## Plain-text document sources

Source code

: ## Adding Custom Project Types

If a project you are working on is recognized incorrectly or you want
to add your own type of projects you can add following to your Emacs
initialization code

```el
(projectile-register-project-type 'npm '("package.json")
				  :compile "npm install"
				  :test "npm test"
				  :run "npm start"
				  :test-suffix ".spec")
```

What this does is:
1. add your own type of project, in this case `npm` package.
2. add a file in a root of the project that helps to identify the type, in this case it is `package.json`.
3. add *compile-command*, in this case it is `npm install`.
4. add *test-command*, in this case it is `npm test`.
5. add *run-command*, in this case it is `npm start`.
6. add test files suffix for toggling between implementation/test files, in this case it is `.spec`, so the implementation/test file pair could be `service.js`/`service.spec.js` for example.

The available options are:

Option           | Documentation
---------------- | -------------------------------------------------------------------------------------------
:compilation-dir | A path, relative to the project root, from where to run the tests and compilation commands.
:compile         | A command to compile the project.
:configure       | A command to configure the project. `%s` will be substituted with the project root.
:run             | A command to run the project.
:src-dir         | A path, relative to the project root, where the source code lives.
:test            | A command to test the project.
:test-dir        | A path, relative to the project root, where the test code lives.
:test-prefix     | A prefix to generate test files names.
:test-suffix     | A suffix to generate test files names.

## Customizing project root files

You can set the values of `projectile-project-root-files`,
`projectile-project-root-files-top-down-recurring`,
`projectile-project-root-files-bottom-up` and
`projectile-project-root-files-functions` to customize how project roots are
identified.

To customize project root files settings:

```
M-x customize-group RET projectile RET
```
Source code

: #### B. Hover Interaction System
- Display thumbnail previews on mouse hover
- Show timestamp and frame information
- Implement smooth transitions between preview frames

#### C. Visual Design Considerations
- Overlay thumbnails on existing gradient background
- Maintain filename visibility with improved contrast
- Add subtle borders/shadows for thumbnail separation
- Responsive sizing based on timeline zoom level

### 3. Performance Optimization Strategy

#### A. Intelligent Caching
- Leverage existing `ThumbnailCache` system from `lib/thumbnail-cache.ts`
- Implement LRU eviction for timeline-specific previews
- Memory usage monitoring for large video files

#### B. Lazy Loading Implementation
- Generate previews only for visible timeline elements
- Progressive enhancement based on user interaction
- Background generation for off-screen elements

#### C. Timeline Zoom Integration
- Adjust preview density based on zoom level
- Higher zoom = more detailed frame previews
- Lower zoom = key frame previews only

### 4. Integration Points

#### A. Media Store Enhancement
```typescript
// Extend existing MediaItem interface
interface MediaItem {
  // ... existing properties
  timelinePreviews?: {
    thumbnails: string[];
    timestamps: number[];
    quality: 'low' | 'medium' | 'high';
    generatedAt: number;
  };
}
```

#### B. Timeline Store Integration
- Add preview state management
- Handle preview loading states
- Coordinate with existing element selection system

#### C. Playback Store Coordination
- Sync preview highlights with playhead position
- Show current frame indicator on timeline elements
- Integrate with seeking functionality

## Exercise
Starting at the line above that holds "#### C. Visual Design Considerations" and ending at the line that holds "- Memory usage", transcribe each line exactly and include no other lines.

## Answer to this exercise
#### C. Visual Design Considerations
- Overlay thumbnails on existing gradient background
- Maintain filename visibility with improved contrast
- Add subtle borders/shadows for thumbnail separation
- Responsive sizing based on timeline zoom level

### 3. Performance Optimization Strategy

#### A. Intelligent Caching
- Leverage existing `ThumbnailCache` system from `lib/thumbnail-cache.ts`
- Implement LRU eviction for timeline-specific previews
- Memory usage monitoring for large video files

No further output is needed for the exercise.